__Your tasks__:
[A] Please copy the workshop summary verbatim from "Funded by The" to "a purpose-built web-app.".
[B] According to the workshop summary, who presented the group sessions?

#### Page text ####

Funded by The Turing Institute and Bayes Centre, the aim of this half-day workshop was to examine issues around the application of models and data in decision-making, providing new strategies to aid the transition to net zero. The specific theme was to improve linkages between: (1) the questions being asked by decision makers, (2) the evidence required to make a decision on such questions, and (3) the source of this evidence – i.e. data and/or models. A new visual approach was developed in the lead up to this event, to strengthen links between high-level decision-making activities in energy policy and associated evidence building workflows involving big data and models. This in-person workshop (along with the Openmod Vienna workshop on 23rd Mar 2023) provided a 'hackathon-like' group activity session using a purpose-built web-app.
Presentations
A 1hr presentation session was held during this session, with talks delivered by Prof Chris Dent (School of Maths), Dr Kevin Wilson (Newcastle University), and Dr Wei Sun (School of Engineering). Dr Peter McCallum (Institute for Energy Systems) presented the group sessions.
Group Activity 1 - Finding linkages: from questions, to evidence, to source
Task description: "Participants will be able to envisage any composition of models and data to answer policy questions (including models/data which may not yet exist), and to make graphical linkages to decision-making evidence." During this activity, each group developed their own high-level policy question, forming the basis of a policy design exercise. The groups then compiled lists of evidence, or information, required for actionable closure of this question. This crucial step was carried out before specific models and data were identified for the delivery of this evidence. The groups were able to iterate through adaptations of their original questions, to try to resolve the many issues with this process.

#### Raw data ####

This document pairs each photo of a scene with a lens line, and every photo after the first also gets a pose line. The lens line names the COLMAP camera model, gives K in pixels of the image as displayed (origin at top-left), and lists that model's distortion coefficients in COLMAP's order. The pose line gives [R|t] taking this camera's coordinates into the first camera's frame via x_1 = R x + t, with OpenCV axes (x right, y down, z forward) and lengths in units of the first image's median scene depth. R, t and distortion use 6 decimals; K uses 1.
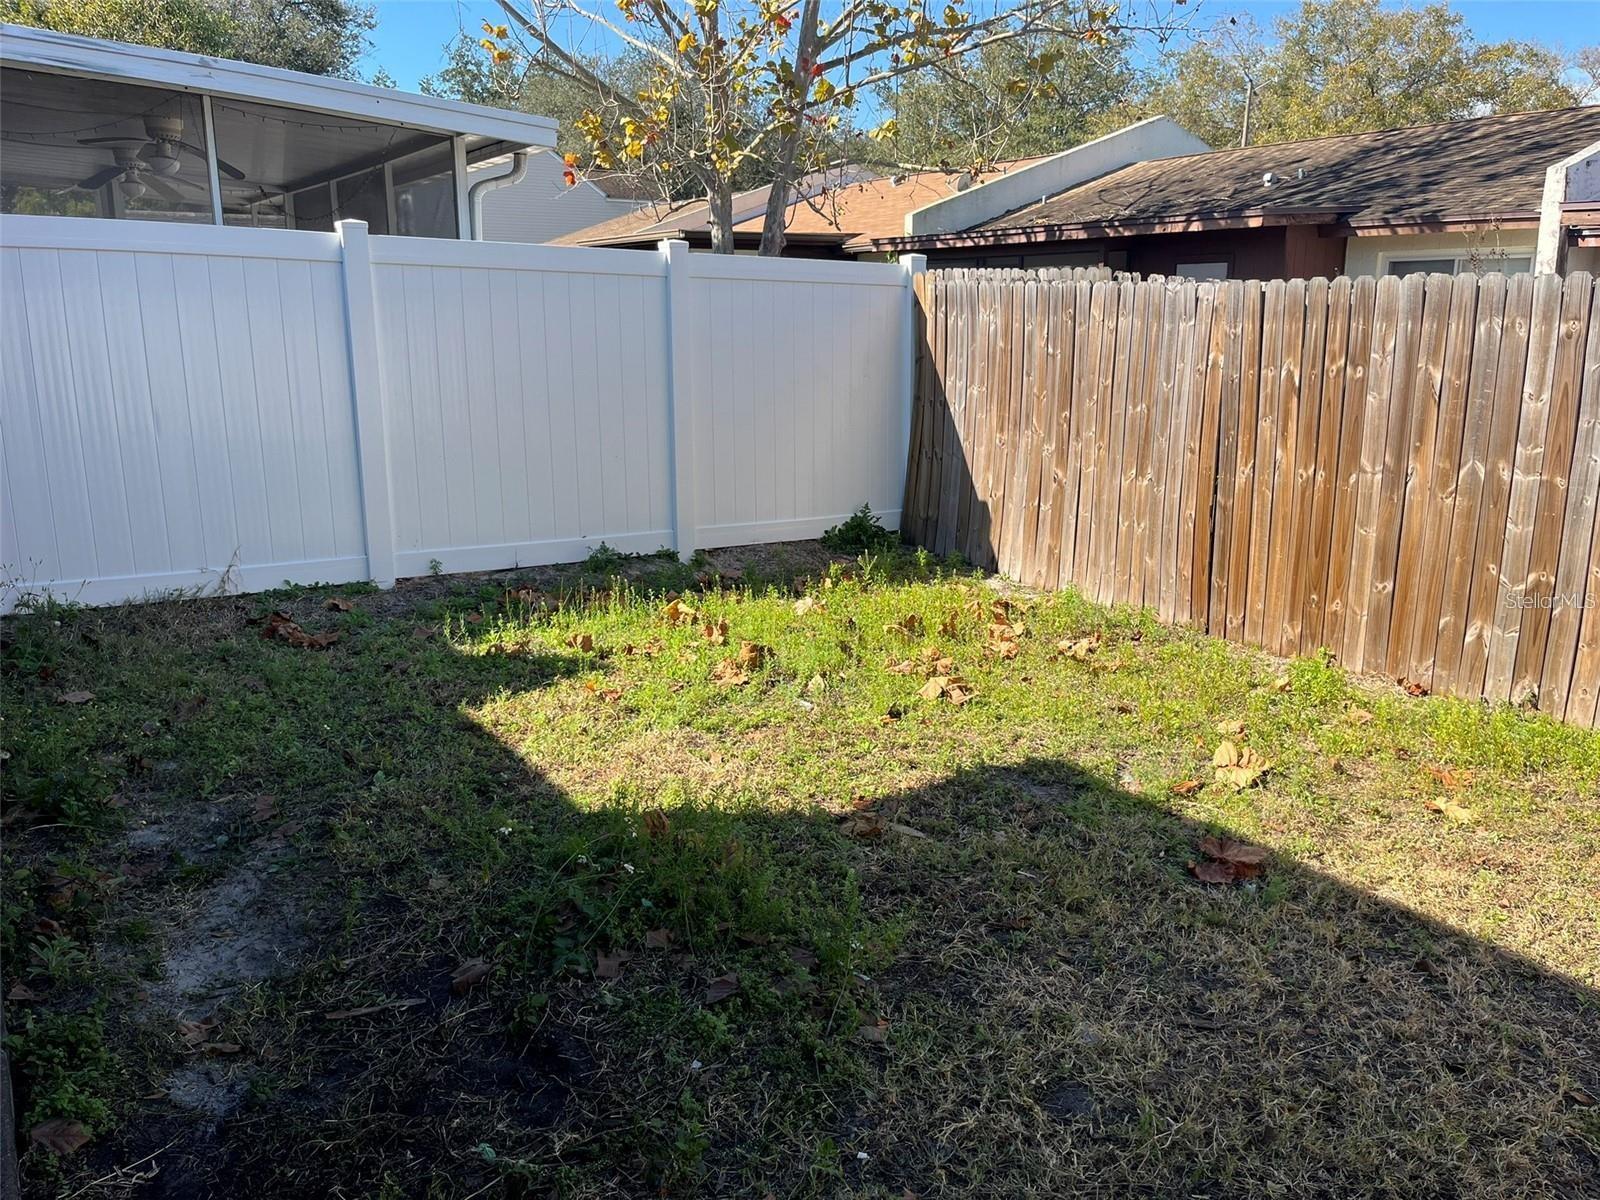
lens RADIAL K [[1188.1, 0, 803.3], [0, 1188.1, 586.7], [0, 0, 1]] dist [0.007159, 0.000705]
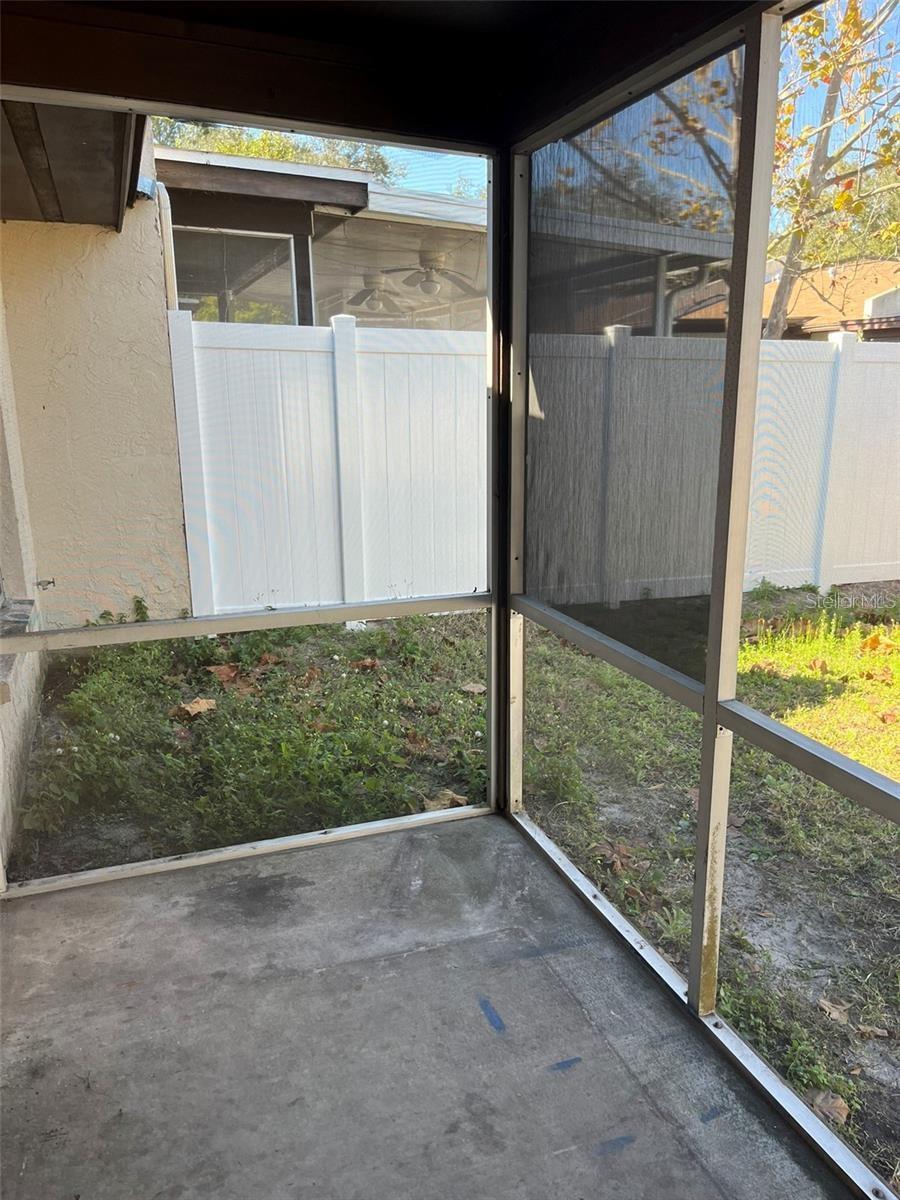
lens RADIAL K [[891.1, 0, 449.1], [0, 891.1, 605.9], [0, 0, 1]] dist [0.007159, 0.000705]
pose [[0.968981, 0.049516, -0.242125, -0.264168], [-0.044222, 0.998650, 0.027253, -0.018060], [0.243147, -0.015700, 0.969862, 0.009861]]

####
#### Raw data ####

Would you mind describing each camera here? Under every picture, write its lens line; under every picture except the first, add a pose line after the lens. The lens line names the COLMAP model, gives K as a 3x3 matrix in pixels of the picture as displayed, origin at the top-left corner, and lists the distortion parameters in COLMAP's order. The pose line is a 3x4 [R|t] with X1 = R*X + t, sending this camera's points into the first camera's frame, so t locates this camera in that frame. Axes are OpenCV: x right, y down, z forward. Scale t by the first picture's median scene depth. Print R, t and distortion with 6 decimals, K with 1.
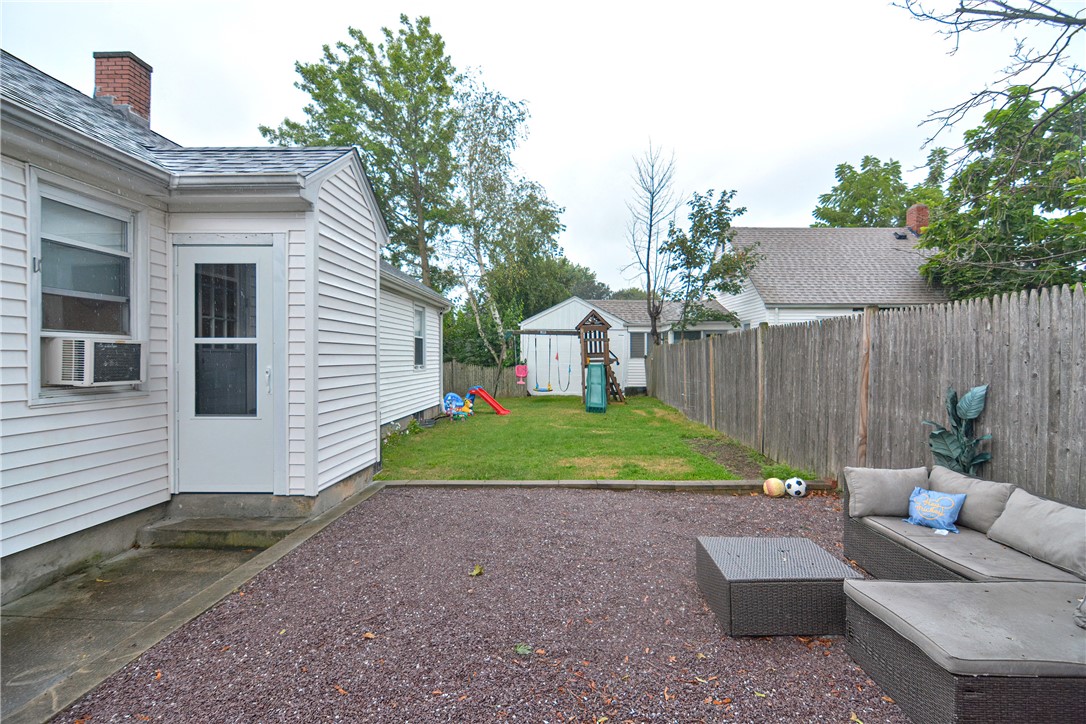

####

__Answers to each task__:
[A]
Funded by The Turing Institute and Bayes Centre, the aim of this half-day workshop was to examine issues around the application of models and data in decision-making, providing new strategies to aid the transition to net zero. The specific theme was to improve linkages between: (1) the questions being asked by decision makers, (2) the evidence required to make a decision on such questions, and (3) the source of this evidence – i.e. data and/or models. A new visual approach was developed in the lead up to this event, to strengthen links between high-level decision-making activities in energy policy and associated evidence building workflows involving big data and models. This in-person workshop (along with the Openmod Vienna workshop on 23rd Mar 2023) provided a 'hackathon-like' group activity session using a purpose-built web-app.

[B] Dr Peter McCallum of the Institute for Energy Systems.